The commercial apparently did little to bolster her chances the following year when she ran for the Democratic nomination for Senate. She lost the 1992 Democratic primary and again in the 1998 primary, her last bid for elected office.

Fatigued after the primary, she went for a medical checkup and was diagnosed with multiple myeloma.

She was determined to remain active despite the ups and down of her health. At President Clinton’s request, she served as U.S. ambassador to the United Nations Human Rights Commission. She found a forum for her views on television as the liberal co-host of CNN’s “Crossfire” and as a Fox political analyst. In 2004, she helped found grannyvoter.org with other female activists in their 60s to encourage grandparents to become politically involved. She also worked for a number of lobbying firms.

Later, Ferraro was a feisty advocate for Hillary Clinton’s bid for the Democratic presidential nomination, garnering criticism for remarking during the heated 2008 primary season that Obama had an advantage because he is black. The remark was perceived as racist, and in the ensuing controversy, Ferraro resigned from her voluntary position on Clinton’s campaign finance committee, but she did not back away from her view of how race and gender were playing out in the campaign.

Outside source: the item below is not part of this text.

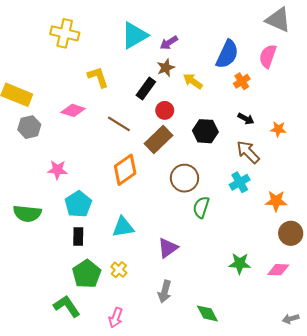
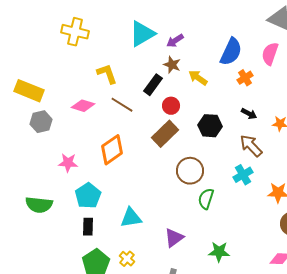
brown star: (166, 68) -> (172, 65), turned -30
brown line: (119, 124) -> (122, 105), moved
orange diamond: (125, 170) -> (112, 150), moved
green star: (240, 263) -> (219, 252), moved

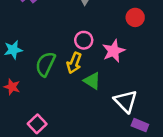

“Sexism is a bigger problem” than racism in the United States, Ferraro told the Daily Breeze in the March 2008 story that made her a liability for the Clinton campaign. “It’s OK to be sexist in some people’s minds. It’s not OK to be racist.”

She harbored no regrets at having tried to become the first female vice president, despite how grueling the struggle was. What women needed to remember, she told an interviewer in 2004, was a simple fact of politics: “If you don’t run, you can’t win.”

In addition to her husband and three children, Ferraro, who lived in New York City, is survived by eight grandchildren. Funeral arrangements are pending.